Par contre, aucune méthode de surveillance, tant informatique que physique, ne doit être abusive ni ne cibler qu’un seul salarié. Aucun dispositif de caméra ou d’enregistrement ne doit être utilisé.

Pour utiliser de tels logiciels, l’employeur doit avoir des motifs raisonnables de le faire. À titre d’exemple, il peut être justifié de l’utiliser pour assurer la sécurité informatique du réseau ou encore comptabiliser les heures travaillées pour prévenir ou encore constater de possibles vols de temps.

Cette nouvelle réalité du monde du travail apportera sans doute plusieurs ajouts et/ou modifications législatifs.
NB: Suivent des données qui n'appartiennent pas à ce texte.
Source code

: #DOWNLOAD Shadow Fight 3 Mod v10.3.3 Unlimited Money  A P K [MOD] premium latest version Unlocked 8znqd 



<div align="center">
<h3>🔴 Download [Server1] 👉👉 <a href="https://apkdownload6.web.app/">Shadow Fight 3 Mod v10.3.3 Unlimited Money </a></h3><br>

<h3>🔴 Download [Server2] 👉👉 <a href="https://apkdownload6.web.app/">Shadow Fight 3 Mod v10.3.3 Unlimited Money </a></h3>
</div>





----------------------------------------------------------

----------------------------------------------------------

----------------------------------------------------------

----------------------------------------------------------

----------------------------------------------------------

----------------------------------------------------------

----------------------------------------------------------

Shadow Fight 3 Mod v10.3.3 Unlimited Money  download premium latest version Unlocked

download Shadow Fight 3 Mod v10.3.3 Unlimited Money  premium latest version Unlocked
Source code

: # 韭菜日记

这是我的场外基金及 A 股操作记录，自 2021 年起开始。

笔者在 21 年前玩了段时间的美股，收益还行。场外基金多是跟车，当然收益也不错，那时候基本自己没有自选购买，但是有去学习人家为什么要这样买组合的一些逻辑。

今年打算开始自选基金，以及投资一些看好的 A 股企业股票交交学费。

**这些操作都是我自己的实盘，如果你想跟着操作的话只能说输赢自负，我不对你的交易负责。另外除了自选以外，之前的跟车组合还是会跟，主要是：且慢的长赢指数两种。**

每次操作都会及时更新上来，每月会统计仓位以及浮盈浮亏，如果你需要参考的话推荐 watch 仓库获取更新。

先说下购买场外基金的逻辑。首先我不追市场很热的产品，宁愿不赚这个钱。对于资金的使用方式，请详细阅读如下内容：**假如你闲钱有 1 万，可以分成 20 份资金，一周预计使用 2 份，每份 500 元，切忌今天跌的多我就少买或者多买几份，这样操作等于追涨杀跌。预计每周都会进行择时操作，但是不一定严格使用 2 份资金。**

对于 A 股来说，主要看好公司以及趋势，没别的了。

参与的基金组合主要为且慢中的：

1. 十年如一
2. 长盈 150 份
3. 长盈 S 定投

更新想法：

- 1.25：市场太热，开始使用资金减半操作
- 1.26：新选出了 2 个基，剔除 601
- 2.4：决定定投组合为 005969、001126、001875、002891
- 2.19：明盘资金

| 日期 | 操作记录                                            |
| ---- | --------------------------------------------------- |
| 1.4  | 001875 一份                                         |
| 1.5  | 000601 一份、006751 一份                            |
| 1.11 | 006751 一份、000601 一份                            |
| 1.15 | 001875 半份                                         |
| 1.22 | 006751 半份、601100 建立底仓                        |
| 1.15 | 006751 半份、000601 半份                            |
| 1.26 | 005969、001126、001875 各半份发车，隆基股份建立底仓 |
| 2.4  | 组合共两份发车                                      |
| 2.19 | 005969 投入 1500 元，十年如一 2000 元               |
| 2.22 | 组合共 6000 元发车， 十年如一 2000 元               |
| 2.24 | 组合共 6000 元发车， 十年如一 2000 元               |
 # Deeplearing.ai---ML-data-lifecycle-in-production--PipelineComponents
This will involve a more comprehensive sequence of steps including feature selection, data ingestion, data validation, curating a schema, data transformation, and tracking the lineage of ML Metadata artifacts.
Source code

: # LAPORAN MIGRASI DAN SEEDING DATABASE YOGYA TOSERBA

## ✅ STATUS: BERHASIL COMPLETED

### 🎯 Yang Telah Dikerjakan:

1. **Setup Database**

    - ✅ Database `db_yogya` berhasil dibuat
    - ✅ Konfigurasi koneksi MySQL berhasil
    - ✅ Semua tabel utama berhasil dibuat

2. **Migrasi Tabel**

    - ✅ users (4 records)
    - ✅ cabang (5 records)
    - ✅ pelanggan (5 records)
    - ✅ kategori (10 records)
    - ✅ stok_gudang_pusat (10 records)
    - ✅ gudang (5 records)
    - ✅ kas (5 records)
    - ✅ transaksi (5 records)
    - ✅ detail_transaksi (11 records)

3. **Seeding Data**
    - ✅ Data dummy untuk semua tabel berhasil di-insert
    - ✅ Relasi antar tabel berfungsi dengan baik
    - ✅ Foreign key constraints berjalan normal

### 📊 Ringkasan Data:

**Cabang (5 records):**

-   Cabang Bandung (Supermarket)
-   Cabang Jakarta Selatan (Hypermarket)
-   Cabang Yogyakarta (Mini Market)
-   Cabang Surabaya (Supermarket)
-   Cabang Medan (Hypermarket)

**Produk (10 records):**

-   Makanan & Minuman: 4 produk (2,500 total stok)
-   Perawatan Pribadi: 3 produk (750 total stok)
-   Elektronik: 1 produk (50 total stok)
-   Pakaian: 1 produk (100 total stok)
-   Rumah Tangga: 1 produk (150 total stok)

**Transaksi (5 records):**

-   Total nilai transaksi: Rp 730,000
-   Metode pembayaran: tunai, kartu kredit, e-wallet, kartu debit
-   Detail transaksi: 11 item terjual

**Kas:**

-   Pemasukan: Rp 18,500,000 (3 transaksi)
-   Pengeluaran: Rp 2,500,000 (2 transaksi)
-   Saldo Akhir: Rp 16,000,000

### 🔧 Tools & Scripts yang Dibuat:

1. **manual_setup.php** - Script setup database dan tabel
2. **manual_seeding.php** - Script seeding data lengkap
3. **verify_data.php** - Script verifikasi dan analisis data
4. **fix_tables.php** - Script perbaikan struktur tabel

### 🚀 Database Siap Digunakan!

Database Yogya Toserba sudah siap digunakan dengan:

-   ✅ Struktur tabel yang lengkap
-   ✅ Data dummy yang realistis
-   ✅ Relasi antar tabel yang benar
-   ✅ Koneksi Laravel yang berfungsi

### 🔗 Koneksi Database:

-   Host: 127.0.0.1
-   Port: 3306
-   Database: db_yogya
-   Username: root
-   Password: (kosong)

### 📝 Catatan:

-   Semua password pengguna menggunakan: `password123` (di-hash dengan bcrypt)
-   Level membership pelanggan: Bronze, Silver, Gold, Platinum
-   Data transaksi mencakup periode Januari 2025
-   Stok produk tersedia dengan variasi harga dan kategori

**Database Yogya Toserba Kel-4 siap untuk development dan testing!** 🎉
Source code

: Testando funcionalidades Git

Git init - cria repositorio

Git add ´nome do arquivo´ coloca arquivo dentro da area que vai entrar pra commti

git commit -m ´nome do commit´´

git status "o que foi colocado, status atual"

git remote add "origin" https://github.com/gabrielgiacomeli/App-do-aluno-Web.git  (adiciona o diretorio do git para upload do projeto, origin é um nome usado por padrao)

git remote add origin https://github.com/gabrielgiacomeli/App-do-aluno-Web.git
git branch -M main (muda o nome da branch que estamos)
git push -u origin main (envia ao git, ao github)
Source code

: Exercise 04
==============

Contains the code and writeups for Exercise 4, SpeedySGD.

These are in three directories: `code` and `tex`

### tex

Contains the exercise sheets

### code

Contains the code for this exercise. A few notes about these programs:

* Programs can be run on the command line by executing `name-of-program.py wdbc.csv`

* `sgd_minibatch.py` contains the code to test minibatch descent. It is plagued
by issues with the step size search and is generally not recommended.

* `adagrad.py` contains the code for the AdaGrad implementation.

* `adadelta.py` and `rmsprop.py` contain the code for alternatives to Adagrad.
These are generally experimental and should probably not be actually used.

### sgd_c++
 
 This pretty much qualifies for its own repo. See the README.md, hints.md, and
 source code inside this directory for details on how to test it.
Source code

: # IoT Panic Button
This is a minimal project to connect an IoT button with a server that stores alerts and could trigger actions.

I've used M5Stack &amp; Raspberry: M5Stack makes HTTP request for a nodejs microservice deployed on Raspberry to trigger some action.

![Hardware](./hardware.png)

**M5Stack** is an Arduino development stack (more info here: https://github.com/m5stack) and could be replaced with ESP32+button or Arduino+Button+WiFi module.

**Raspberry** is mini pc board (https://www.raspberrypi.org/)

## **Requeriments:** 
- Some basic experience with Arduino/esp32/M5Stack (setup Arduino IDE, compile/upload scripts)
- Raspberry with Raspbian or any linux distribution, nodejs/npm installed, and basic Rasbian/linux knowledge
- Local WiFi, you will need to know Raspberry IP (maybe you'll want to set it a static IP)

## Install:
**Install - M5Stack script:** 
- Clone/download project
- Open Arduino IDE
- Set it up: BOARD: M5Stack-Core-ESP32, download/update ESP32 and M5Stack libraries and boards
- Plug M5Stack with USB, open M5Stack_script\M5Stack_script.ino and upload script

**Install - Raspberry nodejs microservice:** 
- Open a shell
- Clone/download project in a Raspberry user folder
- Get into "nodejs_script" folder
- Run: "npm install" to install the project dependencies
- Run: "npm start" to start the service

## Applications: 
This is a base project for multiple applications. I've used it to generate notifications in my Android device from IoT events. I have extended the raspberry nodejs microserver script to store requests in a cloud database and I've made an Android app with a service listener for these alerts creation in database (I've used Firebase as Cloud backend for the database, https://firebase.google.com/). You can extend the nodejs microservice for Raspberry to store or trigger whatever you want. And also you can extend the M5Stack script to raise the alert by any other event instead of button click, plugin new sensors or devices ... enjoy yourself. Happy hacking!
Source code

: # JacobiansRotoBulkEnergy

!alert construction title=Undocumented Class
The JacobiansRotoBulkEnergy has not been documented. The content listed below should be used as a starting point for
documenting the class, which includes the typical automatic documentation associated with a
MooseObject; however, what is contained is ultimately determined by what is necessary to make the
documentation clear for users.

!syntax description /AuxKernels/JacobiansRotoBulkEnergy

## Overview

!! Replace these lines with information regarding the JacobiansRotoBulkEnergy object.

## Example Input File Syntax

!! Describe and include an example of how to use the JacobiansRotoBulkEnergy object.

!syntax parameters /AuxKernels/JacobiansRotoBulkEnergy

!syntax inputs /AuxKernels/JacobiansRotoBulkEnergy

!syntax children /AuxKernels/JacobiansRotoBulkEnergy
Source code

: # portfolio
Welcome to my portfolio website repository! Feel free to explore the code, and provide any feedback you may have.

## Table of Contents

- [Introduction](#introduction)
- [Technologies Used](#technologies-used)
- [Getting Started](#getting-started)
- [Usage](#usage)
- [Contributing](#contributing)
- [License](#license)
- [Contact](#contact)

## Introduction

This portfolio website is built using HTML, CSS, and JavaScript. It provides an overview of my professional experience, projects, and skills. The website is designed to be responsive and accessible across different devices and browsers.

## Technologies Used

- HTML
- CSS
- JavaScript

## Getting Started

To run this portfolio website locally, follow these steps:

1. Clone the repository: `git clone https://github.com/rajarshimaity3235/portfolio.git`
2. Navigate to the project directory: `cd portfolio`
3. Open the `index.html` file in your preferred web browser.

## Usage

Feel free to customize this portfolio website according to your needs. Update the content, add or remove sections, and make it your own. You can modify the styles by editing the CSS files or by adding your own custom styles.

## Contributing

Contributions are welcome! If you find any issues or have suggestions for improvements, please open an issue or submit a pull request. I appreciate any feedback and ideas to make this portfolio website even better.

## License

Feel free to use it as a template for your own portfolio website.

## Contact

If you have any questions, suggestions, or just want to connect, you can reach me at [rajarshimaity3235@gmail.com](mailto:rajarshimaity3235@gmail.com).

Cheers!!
D’ailleurs, à compter du 22 septembre 2023, la Loi sur l’accès aux documents des organismes publics et sur la protection des renseignements personnels sera modifiée pour ajouter l’article 65.0.1 qui se lit comme suit :

65.0.1. En plus des informations devant être fournies suivant l’article 65, quiconque recueille des renseignements personnels auprès de la personne concernée en ayant recours à une technologie comprenant des fonctions permettant de l’identifier, de la localiser ou d’effectuer un profilage de celle-ci doit, au préalable, l’informer :

1° du recours à une telle technologie;

2° des moyens offerts pour activer les fonctions permettant d’identifier, de localiser ou d’effectuer un profilage.

Le profilage s’entend de la collecte et de l’utilisation de renseignements personnels afin d’évaluer certaines caractéristiques d’une personne physique, notamment à des fins d’analyse du rendement au travail, de la situation économique, de la santé, des préférences personnelles, des intérêts ou du comportement de cette personne.

Il est possible de conclure de cette disposition que les employeurs devront redoubler de prudence quant à la télésurveillance et aux informations sur le rendement au travail qu’ils pourront être à même de colliger à l’aide des outils informatiques utilisés.

Pour vous tenir dûment informés des développements juridiques à venir quant aux enjeux du télétravail ou encore pour de plus amples informations sur ce sujet, n’hésitez pas à vous référer à un conseiller juridique qui pourra s’assurer que vos méthodes de travail sont efficaces et conformes aux normes et aux droits fondamentaux.